Всегда делил девушек на две категории: мышки и кошки. Одни — неудовлетворенные, неуверенные в себе злюки, мечтающие о принцах под одеялом по ночам. Другие — потаскушки, норовящие каждым жестом намекнуть на свои сверхспособности. Эта крошка возглавила новую категорию. Она даже пахнет иначе. Не гелем для душа, не стиральным порошком, не препаскуднейшим парфюмом. Сладкой ванилью перебивает аромат готовящегося блюда.

Чуть размыкает губки, окончательно переклинивая меня. Нескончаемым гудящим поездом в ушах застревает. Смотрю в ее бездонные глаза и, кажется, лечу куда-то в пропасть.

Дрожит. А я все ближе и наглее. Ощущаю тепло ее кожи. Слышу биение ее сердца и прерывистое дыхание. Один из нас вот-вот грохнется в обморок. И я не уверен, кто именно. Потому что оба на грани. Колотит до озноба. Будто два магнитных полюса.

— Рус!

Оборачиваюсь через плечо. Посреди кухни стоит Элла. Моя дорогая тетушка. Вместо того чтобы кинуться мне на шею, переводит ошалелый взгляд с меня на...

— Ярославцева, — наконец подает голос, вернув к себе все мое внимание. — Майя. Супруга Валентина Борисовича.

Усмехнувшись, отстраняюсь от нее и еще раз оглядываю с головы до ног. Бриллиант в обручальном кольце по карману только банкиру. Как и другой бриллиант, более дорогой, — молодая женушка.

— Да-а-а, за такую не грех уволить лучших парней из охраны, — произношу медленно, с расстановкой. — Майя… Прям как пчелка. Видела такой мультик? «Пчелка Майя»? Или тебя тогда еще и в планах не было, бабуля?

Глаза еще темнее становятся. Засасывают меня, скручивают, выжимают.

Интересно, узнала ли она меня? Помнит ли случай из аэропорта? Или роскошная жизнь добела память вычистила?

— Пирожок сгорит, — киваю на духовку и переключаюсь на Эллу. Та, насупившись, скрещивает руки на груди и ошпаривает меня исподлобным взглядом. — Хэй, пупс, ты чего?! — Подхватываю ее в свои объятия и, приподняв над полом, кружу. — Ты потяжелела, что ли? Или я размяк?

Улыбнувшись в ответ, Элла треплет меня по волосам.

— Наверное, ничего тяжелее ноута в своей Америке не тягал?

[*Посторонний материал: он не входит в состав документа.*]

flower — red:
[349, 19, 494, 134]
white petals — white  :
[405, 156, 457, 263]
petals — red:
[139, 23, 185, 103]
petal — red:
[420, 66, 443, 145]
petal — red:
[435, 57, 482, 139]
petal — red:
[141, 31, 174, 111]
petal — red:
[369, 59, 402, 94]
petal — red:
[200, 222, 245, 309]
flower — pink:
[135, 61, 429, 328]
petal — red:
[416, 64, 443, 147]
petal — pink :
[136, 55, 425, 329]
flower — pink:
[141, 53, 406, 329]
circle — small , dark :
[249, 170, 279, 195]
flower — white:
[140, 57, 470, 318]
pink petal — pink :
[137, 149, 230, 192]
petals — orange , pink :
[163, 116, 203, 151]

— Да так, — провокационно кошусь на Майю, — если только штангу по вечерам в качалке.

— Хм, бицуха стала крепче, — констатирует Элла, пожамкав мою руку через ткань пиджака и рубашки.

— А кубики тверже, — добавляю, сильнее распаляя новую женушку своего дедули. Обнимаю Эллу за шею, всучиваю ей букет и веду из кухни, шепча: — Ну-ка, пупс, расскажи поподробнее, что это за дичь?

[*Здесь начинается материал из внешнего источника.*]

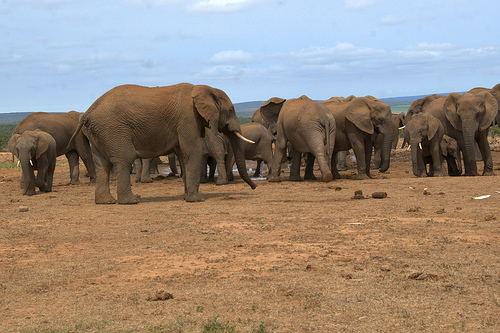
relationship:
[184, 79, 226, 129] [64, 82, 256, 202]
big ear on elephant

Обернувшись, она улыбается уголком губ:

— Вроде утка.

— Я не про бедолагу на противне.

— Всего лишь рекламная кампания твоего деда. Ты же его знаешь, он из любого дерьма свою выгоду почерпнет.

С этим не поспоришь. Ярославцеву даже благотворительность приносит больше прибыли, чем убыли.

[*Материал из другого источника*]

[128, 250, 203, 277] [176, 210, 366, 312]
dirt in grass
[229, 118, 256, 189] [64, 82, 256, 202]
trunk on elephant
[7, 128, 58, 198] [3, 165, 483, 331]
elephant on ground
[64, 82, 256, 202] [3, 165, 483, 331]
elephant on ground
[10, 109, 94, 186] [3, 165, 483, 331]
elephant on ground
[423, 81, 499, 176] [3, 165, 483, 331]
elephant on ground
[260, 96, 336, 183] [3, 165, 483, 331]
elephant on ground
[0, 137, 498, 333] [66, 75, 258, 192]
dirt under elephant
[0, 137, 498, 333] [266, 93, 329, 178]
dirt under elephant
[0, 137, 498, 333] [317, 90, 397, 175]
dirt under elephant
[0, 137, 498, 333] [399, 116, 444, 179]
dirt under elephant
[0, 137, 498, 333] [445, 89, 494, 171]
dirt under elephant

— Ты с ней поосторожнее, Русик, — предупреждает Элла, нюхая цветы. — Не рискуй. Лучше выкладывай, как тебя Богдан уломал приехать?

— Может, сначала ты расскажешь, чем занимаешься? Как ваша любовь с телохранителем?

Элла вмиг мрачнеет. Рука с цветами опускается, а ее глаза становятся стеклянными.

— Никак, — отвечает почти безжизненно. — Он погиб. Как в дешевом кино — спасая меня, — кривит от горечи губы и отворачивается.

— Фак… Прости, пупс, я не знал… — Притягиваю ее к себе и губами касаюсь виска.

По факту Элла приходится мне теткой, но с самого ее рождения я относился к ней, как к младшей сестренке. Я знал ее тайны, дразнил, шантажировал, как любой среднестатистический старший братец. Но я ее любил. Даже после скандала с дедом она оставалась единственной причиной моей связи с этим домом.